[Description of the task]
Reproduce word for word the lines in the items below, starting at the line that contains "44: (54, 39)" and ending at the line that contains "63: (56, 25)", with both of those lines included.

(Multi-image point correspondence data)
.....

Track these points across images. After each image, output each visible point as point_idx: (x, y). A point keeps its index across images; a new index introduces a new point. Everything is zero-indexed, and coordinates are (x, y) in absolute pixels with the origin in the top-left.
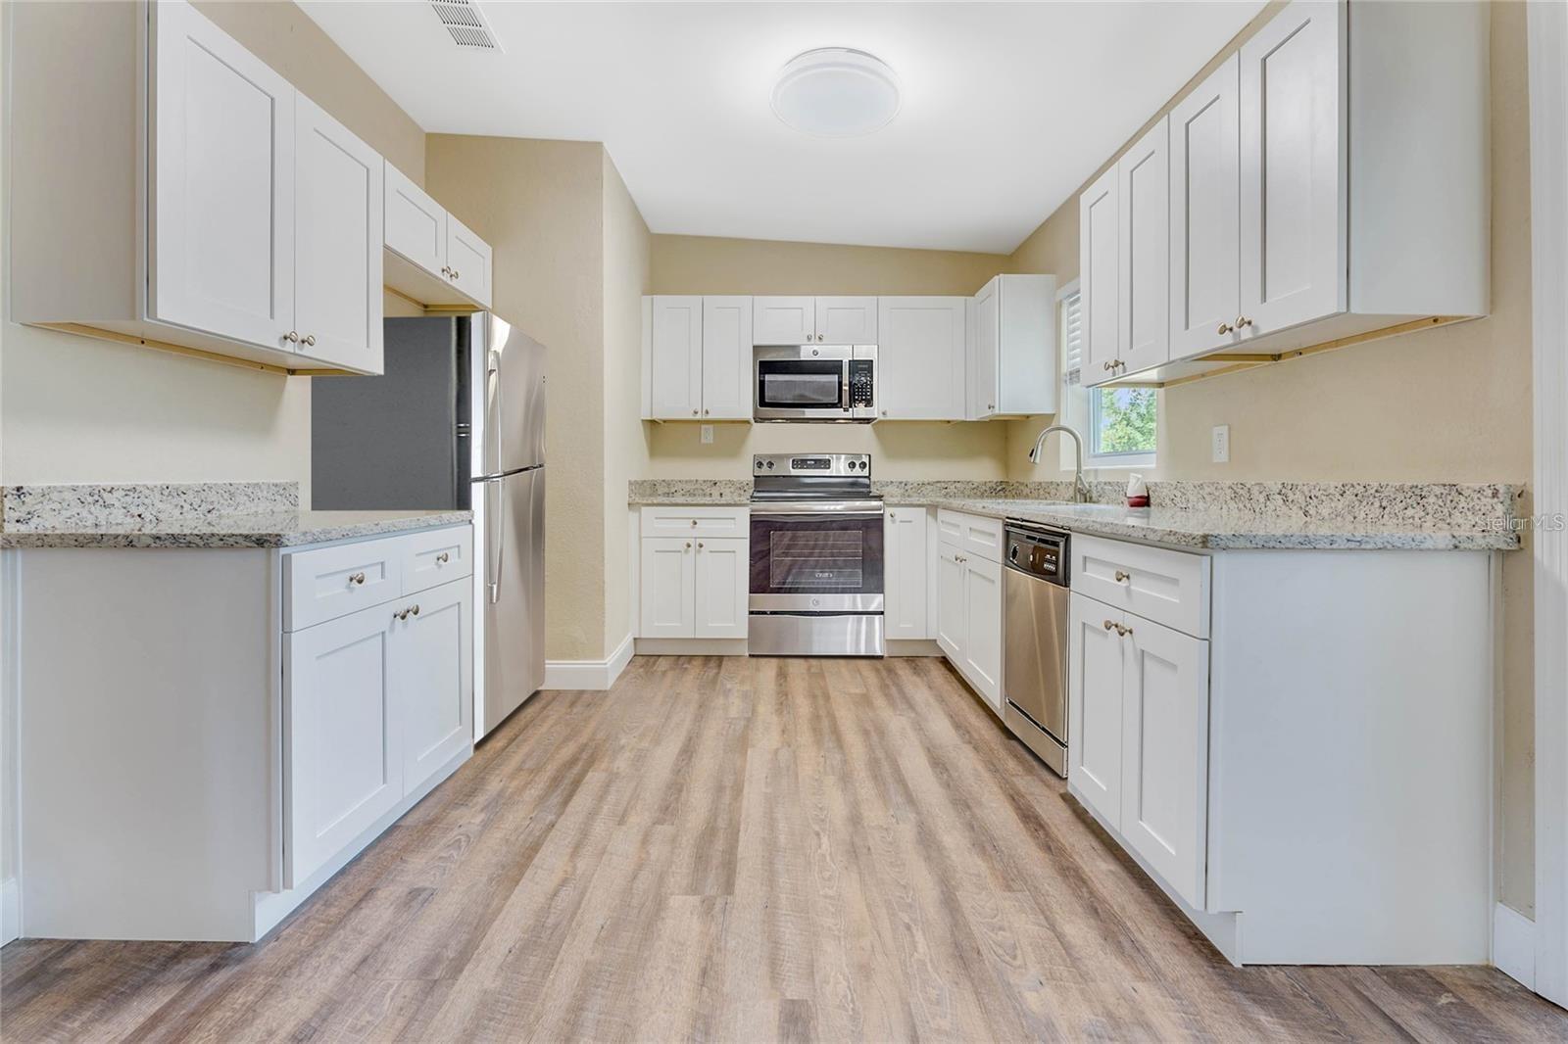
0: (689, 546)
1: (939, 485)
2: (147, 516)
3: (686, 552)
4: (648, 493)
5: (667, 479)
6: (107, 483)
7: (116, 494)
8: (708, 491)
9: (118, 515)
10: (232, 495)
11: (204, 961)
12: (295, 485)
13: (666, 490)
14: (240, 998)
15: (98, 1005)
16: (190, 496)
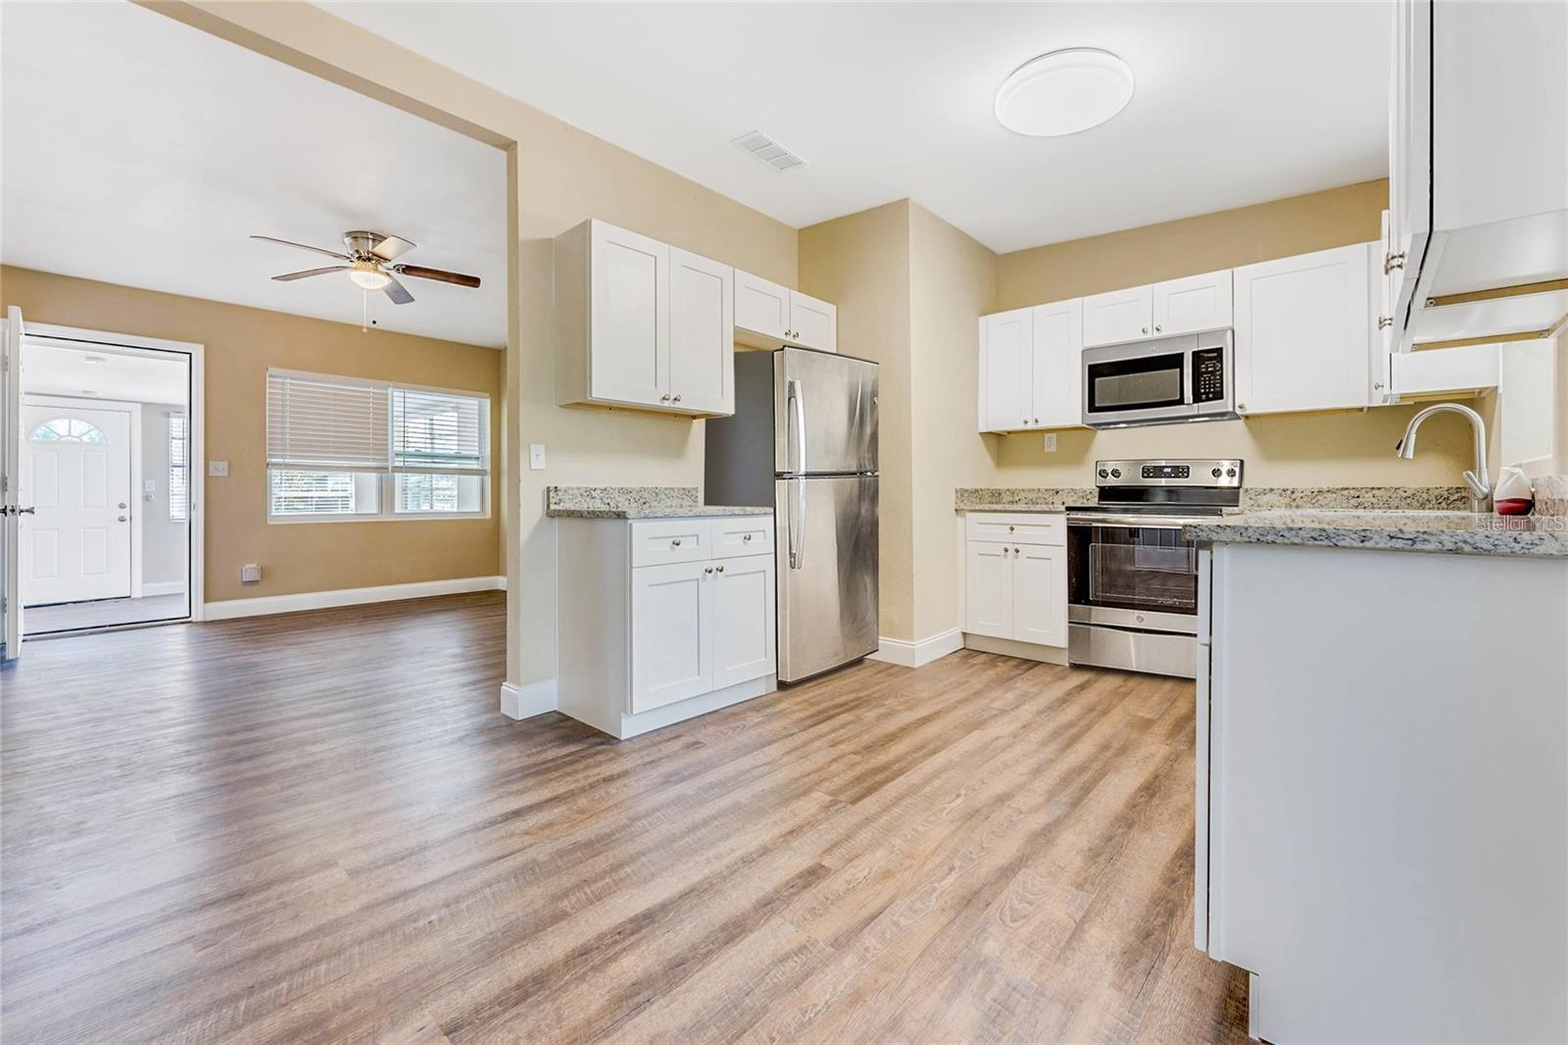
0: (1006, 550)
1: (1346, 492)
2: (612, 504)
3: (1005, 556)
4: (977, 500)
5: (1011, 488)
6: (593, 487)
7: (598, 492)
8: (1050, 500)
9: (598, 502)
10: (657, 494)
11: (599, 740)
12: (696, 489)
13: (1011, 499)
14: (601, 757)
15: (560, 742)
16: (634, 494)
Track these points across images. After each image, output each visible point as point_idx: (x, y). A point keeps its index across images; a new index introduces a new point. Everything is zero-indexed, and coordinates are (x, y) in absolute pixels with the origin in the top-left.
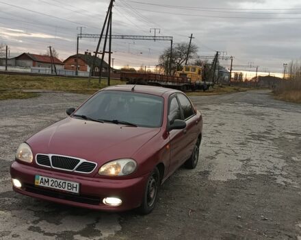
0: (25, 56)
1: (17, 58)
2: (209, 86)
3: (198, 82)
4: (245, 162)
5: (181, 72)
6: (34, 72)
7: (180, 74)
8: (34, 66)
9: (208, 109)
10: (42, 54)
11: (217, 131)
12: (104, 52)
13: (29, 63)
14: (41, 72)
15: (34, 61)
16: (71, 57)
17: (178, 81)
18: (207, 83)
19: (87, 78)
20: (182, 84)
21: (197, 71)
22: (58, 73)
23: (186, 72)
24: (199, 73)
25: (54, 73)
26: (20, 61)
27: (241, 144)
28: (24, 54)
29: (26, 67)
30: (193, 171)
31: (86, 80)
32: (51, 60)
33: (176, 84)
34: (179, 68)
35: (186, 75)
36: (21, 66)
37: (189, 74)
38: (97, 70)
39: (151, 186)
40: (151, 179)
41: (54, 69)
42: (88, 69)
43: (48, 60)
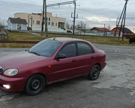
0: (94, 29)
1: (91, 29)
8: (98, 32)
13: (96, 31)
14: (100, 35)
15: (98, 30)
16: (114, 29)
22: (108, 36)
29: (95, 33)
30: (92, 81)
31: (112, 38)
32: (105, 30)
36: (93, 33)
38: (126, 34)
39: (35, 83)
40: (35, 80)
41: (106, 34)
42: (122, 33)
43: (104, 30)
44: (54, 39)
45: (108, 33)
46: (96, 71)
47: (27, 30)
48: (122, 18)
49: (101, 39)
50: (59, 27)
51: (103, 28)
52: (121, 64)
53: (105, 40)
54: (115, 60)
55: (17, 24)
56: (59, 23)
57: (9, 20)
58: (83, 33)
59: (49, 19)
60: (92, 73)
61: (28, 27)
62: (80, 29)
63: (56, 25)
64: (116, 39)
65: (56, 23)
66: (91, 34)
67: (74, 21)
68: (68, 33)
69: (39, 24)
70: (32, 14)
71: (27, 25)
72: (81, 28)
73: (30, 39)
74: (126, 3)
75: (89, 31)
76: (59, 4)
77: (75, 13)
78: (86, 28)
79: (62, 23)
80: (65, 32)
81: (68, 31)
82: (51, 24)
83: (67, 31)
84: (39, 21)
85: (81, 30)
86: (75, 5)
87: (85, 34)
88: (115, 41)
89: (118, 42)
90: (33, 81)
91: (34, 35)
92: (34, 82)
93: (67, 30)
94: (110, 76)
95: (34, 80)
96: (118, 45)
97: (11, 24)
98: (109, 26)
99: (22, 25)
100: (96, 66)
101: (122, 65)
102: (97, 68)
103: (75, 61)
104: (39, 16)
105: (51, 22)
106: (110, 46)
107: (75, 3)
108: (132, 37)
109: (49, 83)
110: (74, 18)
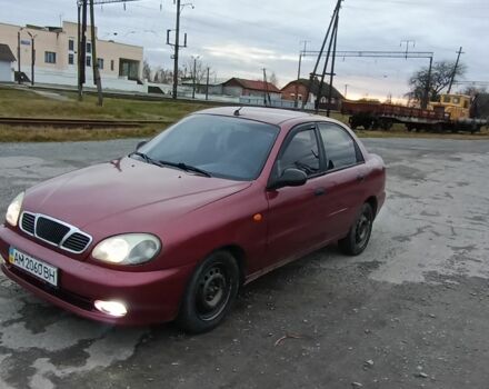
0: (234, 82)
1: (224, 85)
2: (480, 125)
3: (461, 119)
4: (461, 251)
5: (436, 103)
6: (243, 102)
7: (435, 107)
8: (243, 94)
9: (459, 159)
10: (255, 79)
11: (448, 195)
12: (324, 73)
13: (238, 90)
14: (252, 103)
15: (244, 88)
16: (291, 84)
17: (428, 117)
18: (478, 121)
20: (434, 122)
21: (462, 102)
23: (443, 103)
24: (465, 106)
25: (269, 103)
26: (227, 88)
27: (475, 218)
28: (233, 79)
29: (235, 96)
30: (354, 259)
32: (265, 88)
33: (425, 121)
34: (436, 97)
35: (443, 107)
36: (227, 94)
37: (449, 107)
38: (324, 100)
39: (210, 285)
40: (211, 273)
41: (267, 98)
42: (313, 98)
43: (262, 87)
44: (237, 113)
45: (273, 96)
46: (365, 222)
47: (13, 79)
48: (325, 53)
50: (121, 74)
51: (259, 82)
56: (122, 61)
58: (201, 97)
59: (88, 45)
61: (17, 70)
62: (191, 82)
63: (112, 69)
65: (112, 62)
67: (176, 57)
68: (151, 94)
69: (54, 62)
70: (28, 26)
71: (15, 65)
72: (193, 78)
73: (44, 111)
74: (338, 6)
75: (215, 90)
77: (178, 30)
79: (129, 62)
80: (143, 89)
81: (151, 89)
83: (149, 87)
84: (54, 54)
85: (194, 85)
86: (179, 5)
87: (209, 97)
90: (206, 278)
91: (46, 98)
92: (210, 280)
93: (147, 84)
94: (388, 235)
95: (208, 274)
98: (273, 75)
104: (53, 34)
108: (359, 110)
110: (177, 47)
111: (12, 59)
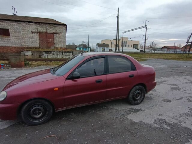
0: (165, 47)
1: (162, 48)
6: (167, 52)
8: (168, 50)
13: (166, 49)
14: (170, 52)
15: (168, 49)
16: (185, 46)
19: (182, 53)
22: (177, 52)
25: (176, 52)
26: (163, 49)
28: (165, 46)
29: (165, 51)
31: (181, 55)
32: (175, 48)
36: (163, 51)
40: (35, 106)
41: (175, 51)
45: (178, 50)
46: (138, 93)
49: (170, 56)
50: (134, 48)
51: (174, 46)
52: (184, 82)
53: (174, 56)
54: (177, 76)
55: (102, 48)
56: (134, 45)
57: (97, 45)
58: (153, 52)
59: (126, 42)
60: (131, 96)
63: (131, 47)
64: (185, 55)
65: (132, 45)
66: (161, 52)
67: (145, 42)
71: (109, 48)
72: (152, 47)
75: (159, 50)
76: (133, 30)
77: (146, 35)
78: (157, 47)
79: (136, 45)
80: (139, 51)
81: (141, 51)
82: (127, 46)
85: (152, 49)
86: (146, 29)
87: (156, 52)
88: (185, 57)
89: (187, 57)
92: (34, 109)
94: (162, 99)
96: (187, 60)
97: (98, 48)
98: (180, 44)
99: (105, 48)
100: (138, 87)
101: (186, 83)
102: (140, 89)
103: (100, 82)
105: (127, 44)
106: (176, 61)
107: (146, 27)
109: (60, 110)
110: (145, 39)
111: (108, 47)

.....

[Answer section]
44: (54, 39)
45: (108, 33)
46: (96, 71)
47: (27, 30)
48: (122, 18)
49: (101, 39)
50: (59, 27)
51: (103, 28)
52: (121, 64)
53: (105, 40)
54: (115, 60)
55: (17, 24)
56: (59, 23)
57: (9, 20)
58: (83, 33)
59: (49, 19)
60: (92, 73)
61: (28, 27)
62: (80, 29)
63: (56, 25)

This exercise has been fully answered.